Es geht um existenzielle Entscheidungen, vielfach sogar ums nackte Überleben: Asylwerber, denen auch in der Berufung kein Schutz zuerkannt wurde und für die das inakzeptabel ist, wenden sich mit gutem Recht an die nächsthöhere Instanz. Dass ihnen dafür seit bald zwei Jahren nur noch ein Weg offensteht - jener der Grundrechtsbeschwerde beim Verfassungsgerichtshof, weil Asylberufungen beim Verwaltungsgerichtshof vom Gesetzgeber verunmöglicht wurden -, hat sich inzwischen zu einem der zentralen Rechtsdefizite Österreichs entwickelt.

Vorliegende Einträge>

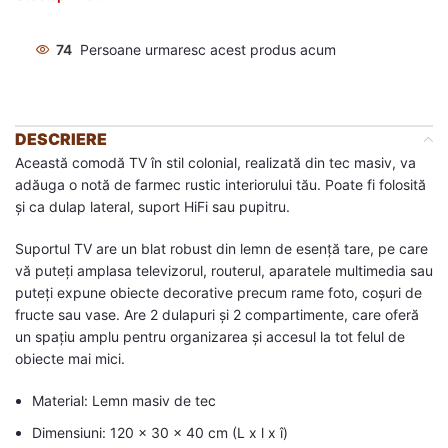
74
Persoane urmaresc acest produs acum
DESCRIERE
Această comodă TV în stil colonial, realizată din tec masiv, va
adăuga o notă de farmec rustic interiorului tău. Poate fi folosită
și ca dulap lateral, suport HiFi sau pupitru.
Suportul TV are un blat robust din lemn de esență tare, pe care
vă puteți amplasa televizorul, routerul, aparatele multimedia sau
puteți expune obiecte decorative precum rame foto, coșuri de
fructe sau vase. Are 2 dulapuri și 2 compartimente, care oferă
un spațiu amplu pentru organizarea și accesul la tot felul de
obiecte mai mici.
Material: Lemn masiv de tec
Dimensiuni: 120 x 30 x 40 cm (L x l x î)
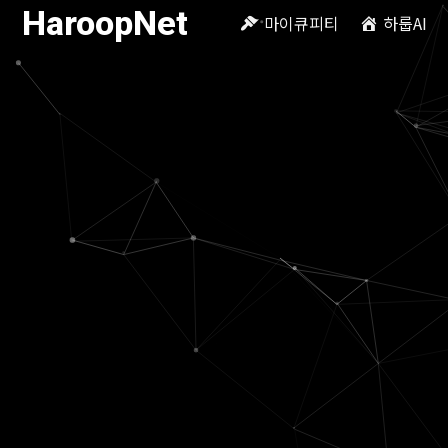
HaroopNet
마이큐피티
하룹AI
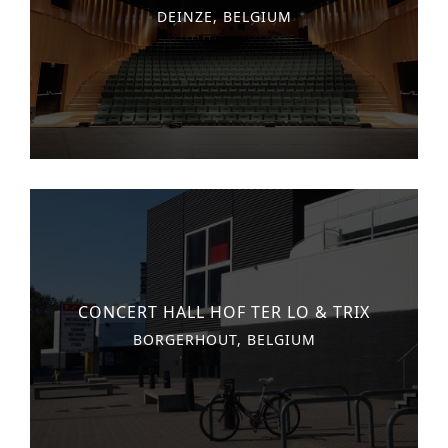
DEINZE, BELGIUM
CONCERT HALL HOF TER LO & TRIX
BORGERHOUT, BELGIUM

Aufgabenstellung>
Prüfen Sie, ob die folgenden Aussagen mit dem Lesetext übereinstimmen, und belegen Sie jede Entscheidung (Ja oder Nein) mit den ausschlaggebenden Worten des Lesetexts als wörtliches Zitat.
1. Asylwerber können gegen eine Berufungsentscheidung weiterhin den Verwaltungsgerichtshof anrufen.
2. Als einziger Weg zur nächsthöheren Instanz bleibt die Grundrechtsbeschwerde beim Verfassungsgerichtshof.
3. Diese Rechtslage besteht seit bald zwei Jahren.

Schriftliche Antwort>
1. Nein: „weil Asylberufungen beim Verwaltungsgerichtshof vom Gesetzgeber verunmöglicht wurden“
2. Ja: „nur noch ein Weg offensteht - jener der Grundrechtsbeschwerde beim Verfassungsgerichtshof“
3. Ja: „seit bald zwei Jahren“